Visit to Ghana

Tom Palmer, a children's author who writes fast paced football novels, went to Ghana recently to do some research for the latest book in his football detective series. He visited a Kuapa Kokoo cocoa farm and one of the schools that we work with, and wrote a lovely blog about his travels for the Dubble website.

It is always fascinating to read first impressions of people's visits to far away places. When you first travel to a new and unfamiliar country, you are like a natural anthropologist, excited by the minutia of everyday life, recording details and impressions that you will later find commonplace and familiar but which contain important insights that are worth holding on to.
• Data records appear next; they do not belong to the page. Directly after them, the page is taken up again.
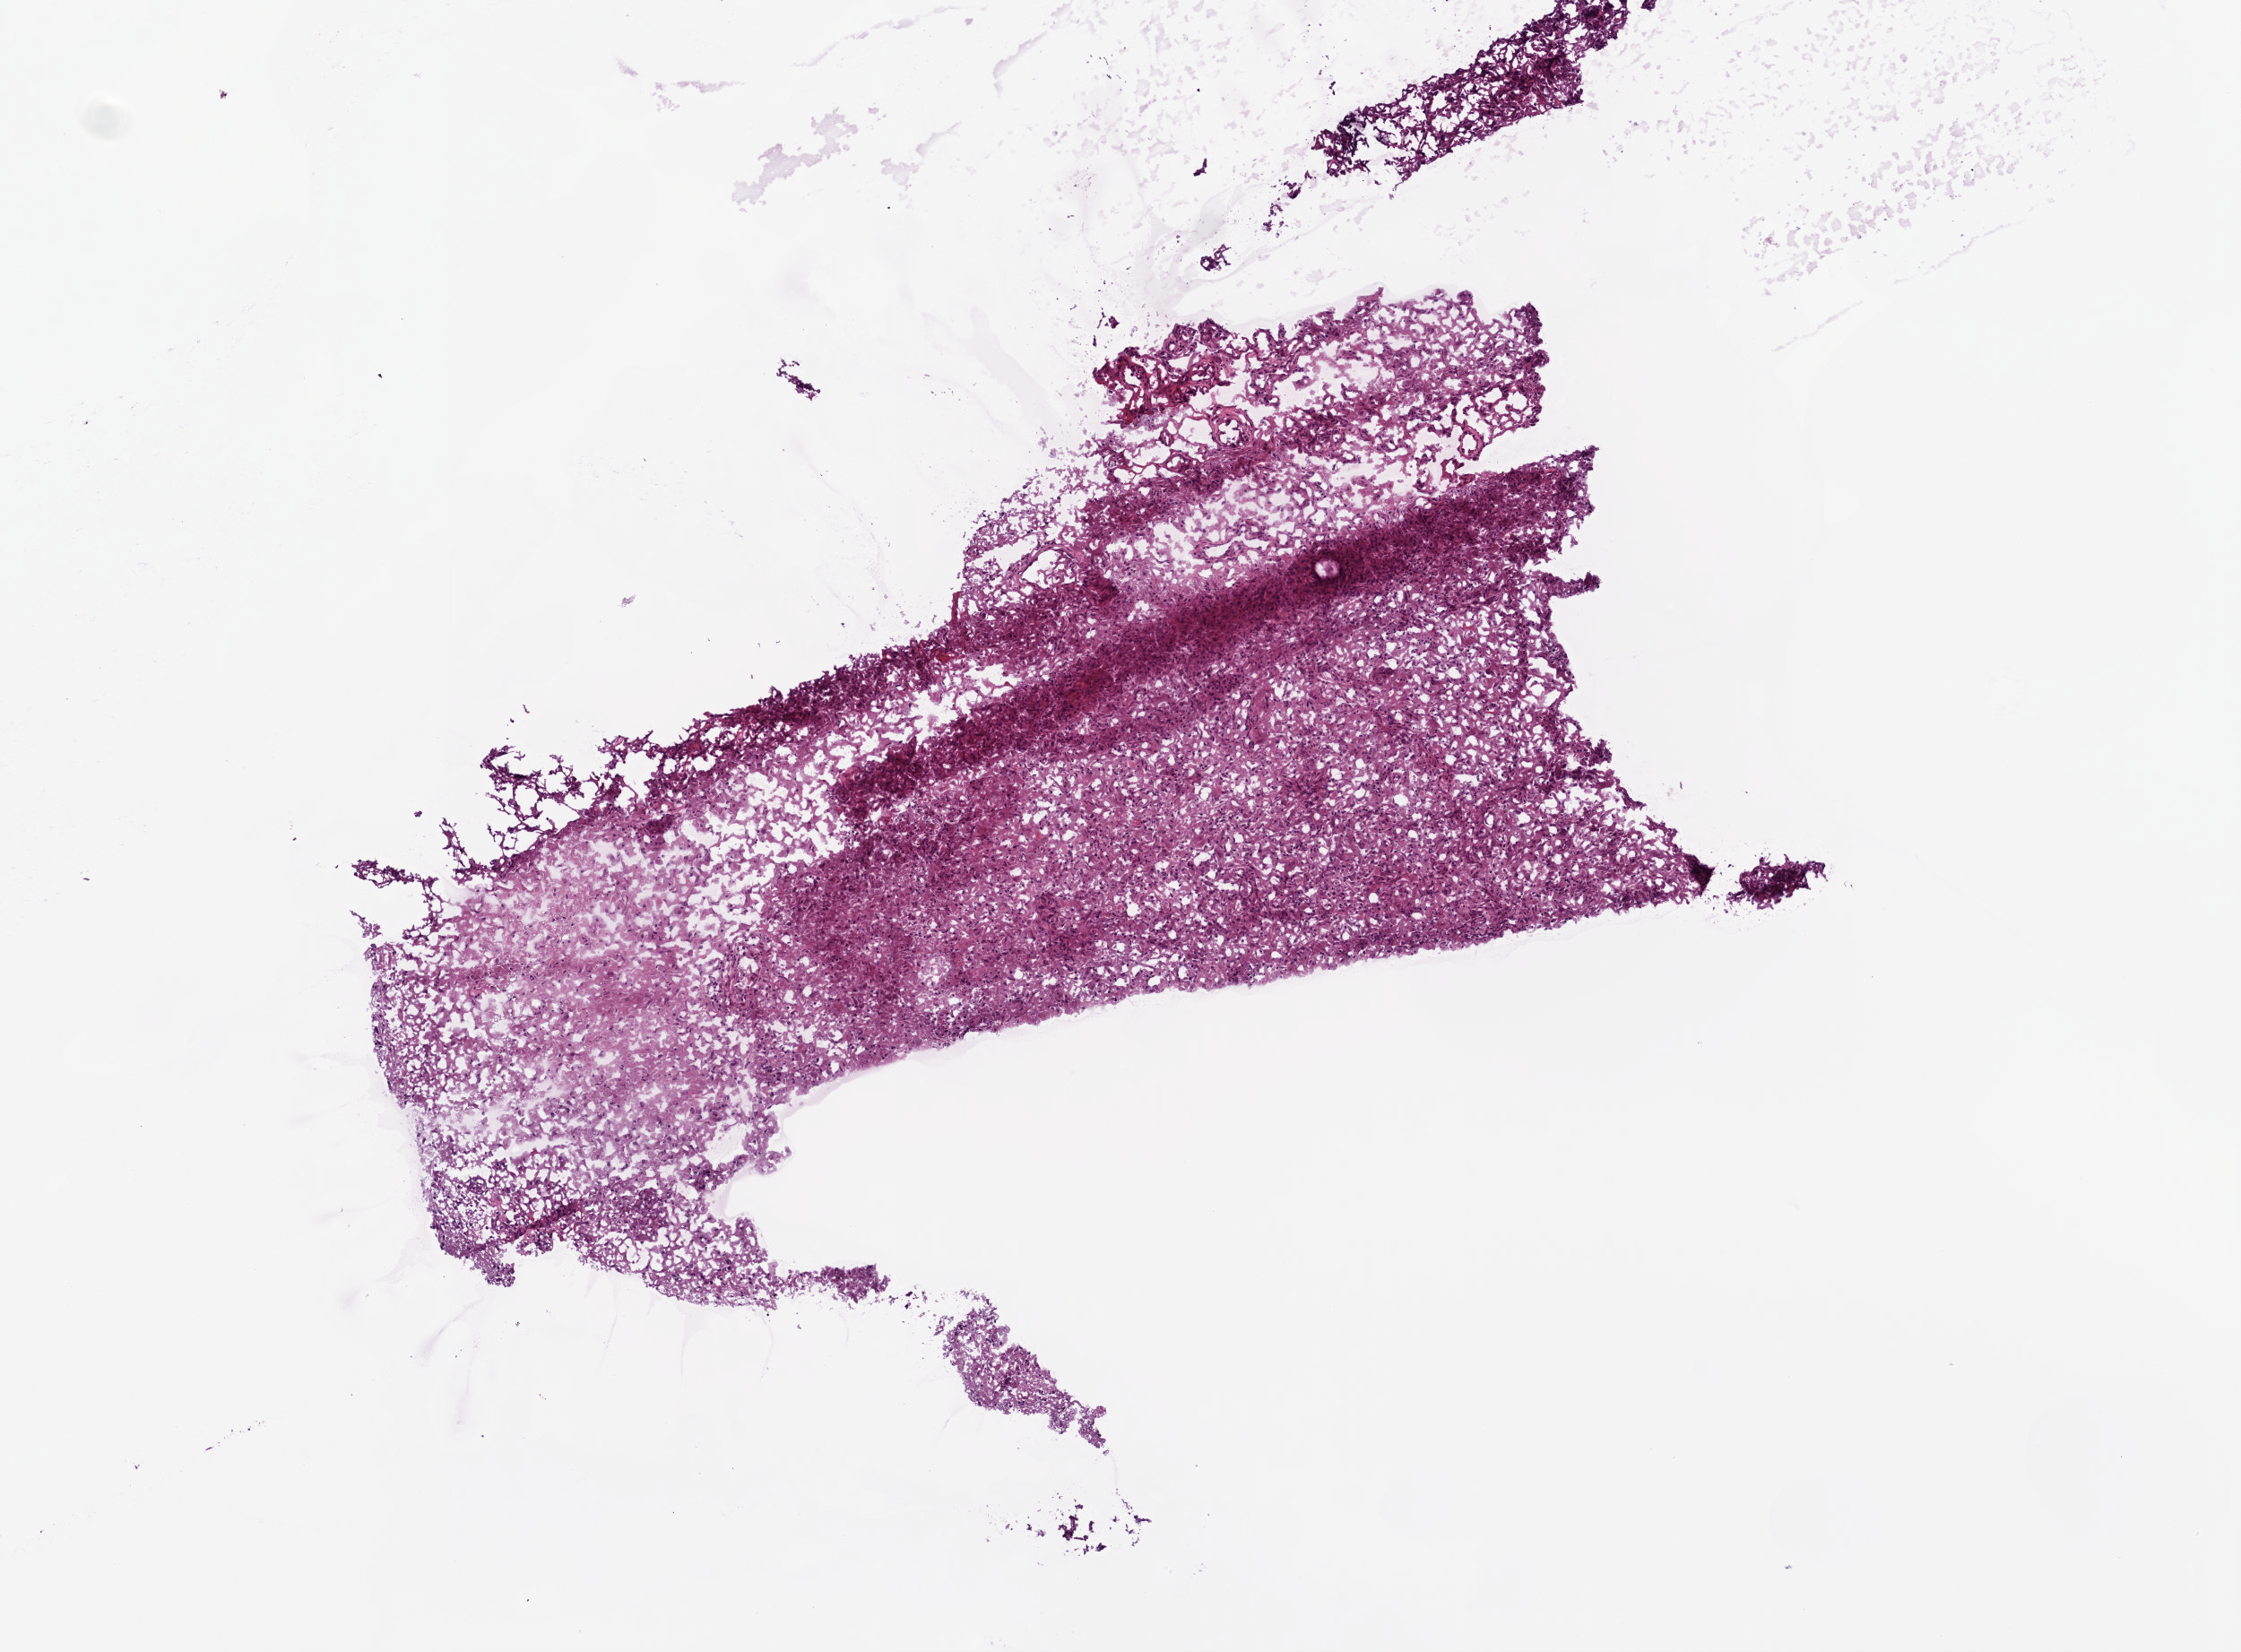
Digitized H&E-stained tissue section (whole slide), low-resolution overview of the scanned area, about 5.0 x 3.7 mm (acquisition: 20x scan); frozen section from the bottom of the tissue portion; primary tumour sample from the brain. Male patient; age at initial diagnosis 81 years. Pathologist review of this section (percent, as recorded): tumour cells 99%, tumour nuclei 85%, normal cells 0%, stromal cells 0%, necrosis 1%.
Diagnosis: Glioblastoma.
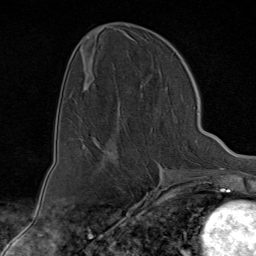
Breast MRI (dynamic contrast-enhanced), one axial slice; slice 32 of 80 in the series (ordered by position); cropped to one breast; dynamic contrast-enhanced series, time point 2 of 9 at this slice position (early post-contrast); 1.5 T; TE 1.8 ms, TR 4.3 ms; 2 mm slice thickness; 256 × 256 image matrix, field of view 180 × 180 mm. Female patient.
Structures marked on this image (semi-automatically segmented with operator editing):
- enhancing-tissue mask used for the functional tumour volume (all voxels passing the contrast-enhancement thresholds inside the analysis volume; usually the tumour): box from (x=94, y=138) to (x=103, y=149) px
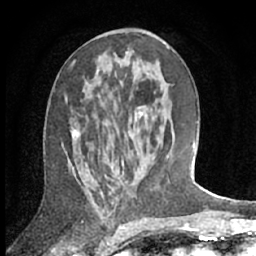
Breast MRI (dynamic contrast-enhanced), one axial slice; position 34 of 66 along the scan axis; cropped to one breast; dynamic contrast-enhanced series, time point 2 of 7 at this slice position (early post-contrast); 1.5 T; TE 3 ms, TR 6.2 ms; 2.4 mm slice thickness; 256 × 256 image matrix. Female patient.
Structures marked on this image (semi-automatic segmentation, software-assisted and operator-edited):
- enhancing-tissue mask used for the functional tumour volume (all voxels passing the contrast-enhancement thresholds inside the analysis volume; usually the tumour): box from (x=72, y=106) to (x=145, y=173) px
It is a bit like a dream that will lose its vivid colour unless you record your observations.

Tom recounts his visit to a football match in Accra, with the energetic fans packed into the stadium "with flags, horns and drums" and "running round the perimeter of the pitch". It reminded me of my visit to an Africa Cup of Nations game in Kumasi when I had an opportunity to visit Ghana last year. The atmosphere was electric. Everyone was standing up, with people clapping, dancing, singing and drumming. One group nearby had brought an entire brass band in with them! A man near us was wearing only a pair of pants and painted head to foot in the colours of the Ghanaian flag.

Tom talks in his blog to one of the young people we've worked with in Ghana, Raphael, who has visited the UK, asking him what he thought of this country: "People walk too fast, he said. In London. They are almost running. They never have time to talk to each other."

Joycelyn, a teenager from New Koforidua in Ghana who visited the UK with us last year to promote Fairtrade Schools, made a similar observation: "I have noticed that time in the UK is quite different from Ghanaian time. The people here do everything faster, like walking, or at work, everything is fast!"